Installing Data Builder with Python🔗

Danger

This page discusses the new OpenSAFELY Data Builder for accessing OpenSAFELY data sources.

Use OpenSAFELY cohort-extractor, unless you are specifically involved in the development or testing of Data Builder.

OpenSAFELY Data Builder and its documentation are still undergoing extensive development. We will announce when Data Builder is ready for general use on the Platform News page.

Warning

We recommend that you use Data Builder with the OpenSAFELY CLI as instructed in the ehrQL tutorial.

Limitations🔗

This option is a fall back if:

you are a competent Python user,
and you understand how to install Python packages yourself with pip

This installation option will allow you to run ehrQL dataset definitions only. You will not be able to run a full OpenSAFELY project via a project.yaml pipeline.

If you are unable to run Data Builder via Docker, you can try installing Data Builder directly using Python.

As Python configurations vary between operating systems, and how users have Python configured, we will not give detailed instructions.

Warning

This option may not work on Windows currently: https://github.com/opensafely-core/databuilder/issues/790

Todo

Can we fix that issue?

Requirements🔗

You will need to:

have a suitable Python version installed (currently Python 3.9)
configure a suitable virtual environment to run Data Builder for example with conda or venv
install the Data Builder package into that virtual environment;

Installation🔗

Install the latest version of Data Builder into your new virtual environment with pip

pip install git+https://github.com/opensafely-core/databuilder@main#egg=opensafely-databuilder`

Todo

It's probably better to advocate installing the same version we're using to build the definitions. This will be a tagged version in databuilder/requirements.prod.in.

Todo

Are we going to ever publish Data Builder to PyPI?

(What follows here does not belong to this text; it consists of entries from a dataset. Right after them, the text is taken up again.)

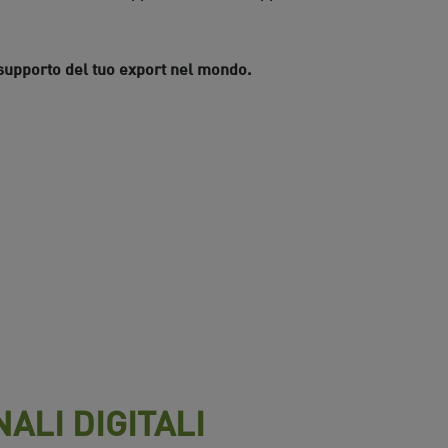
 supporto del tuo export nel mondo.
ALI DIGITALI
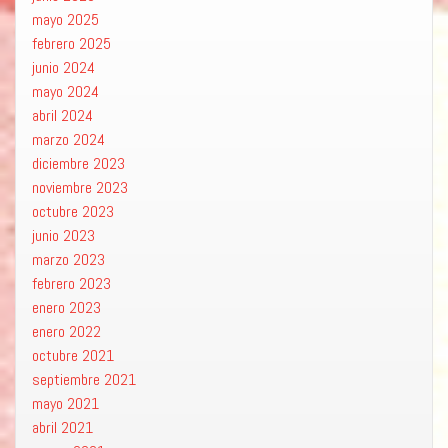
mayo 2025
febrero 2025
junio 2024
mayo 2024
abril 2024
marzo 2024
diciembre 2023
noviembre 2023
octubre 2023
junio 2023
marzo 2023
febrero 2023
enero 2023
enero 2022
octubre 2021
septiembre 2021
mayo 2021
abril 2021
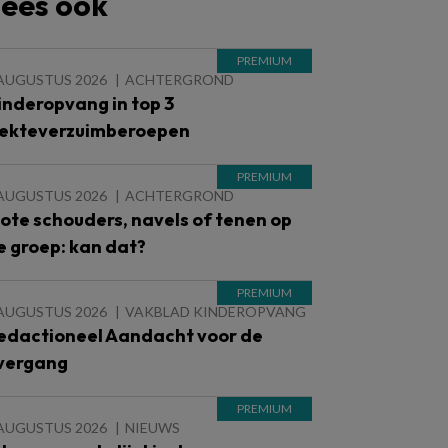
ees ook
 AUGUSTUS 2026
ACHTERGROND
inderopvang in top 3
iekteverzuimberoepen
 AUGUSTUS 2026
ACHTERGROND
lote schouders, navels of tenen op
e groep: kan dat?
 AUGUSTUS 2026
VAKBLAD KINDEROPVANG
edactioneel Aandacht voor de
vergang
 AUGUSTUS 2026
NIEUWS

Checking the installation🔗

Make sure that you can run Data Builder's "help" command:

databuilder --help

If that command succeeds, you should see some help text and Data Builder should be correctly installed.

Using Data Builder's command-line interface🔗

This section explains how to load dataset definitions into Data Builder.

Each dataset definition used in this tutorial has a filename of the form:

IDENTIFIER_DATASOURCENAME_dataset_definition.py

For example, for

1a_minimal_dataset_definition.py

the identifier is 1a and the data source name is minimal. The identifier associates the dataset definition with a specific tutorial page.

Todo

Check how compatible this is cross-platform.

To run this dataset definition with Data Builder,

In a terminal, enter the ehrql-tutorial-examples directory that you extracted from the sample data.
Run this command:

databuilder generate-dataset "1a_minimal_dataset_definition.py" --dummy-tables "example-data/minimal/" --output "outputs.csv"

3. You should see Data Builder run without error and find the outputs.csv file in the ehrql-tutorial-examples directory that you were working in.

Tip

In general, the command to run a dataset defintion looks like:

databuilder generate-dataset "IDENTIFIER_DATASOURCENAME_dataset_definition.py --dummy-tables "example-data/DATASOURCENAME/" --output "outputs.csv"

You need to substitute DATASOURCENAME with the appropriate dataset name, and IDENTIFIER_DATASOURCENAME_dataset_definition.py to match the specific dataset definition that you want to run.

Tip

The output in this example is called outputs.csv, but you can choose any valid filename.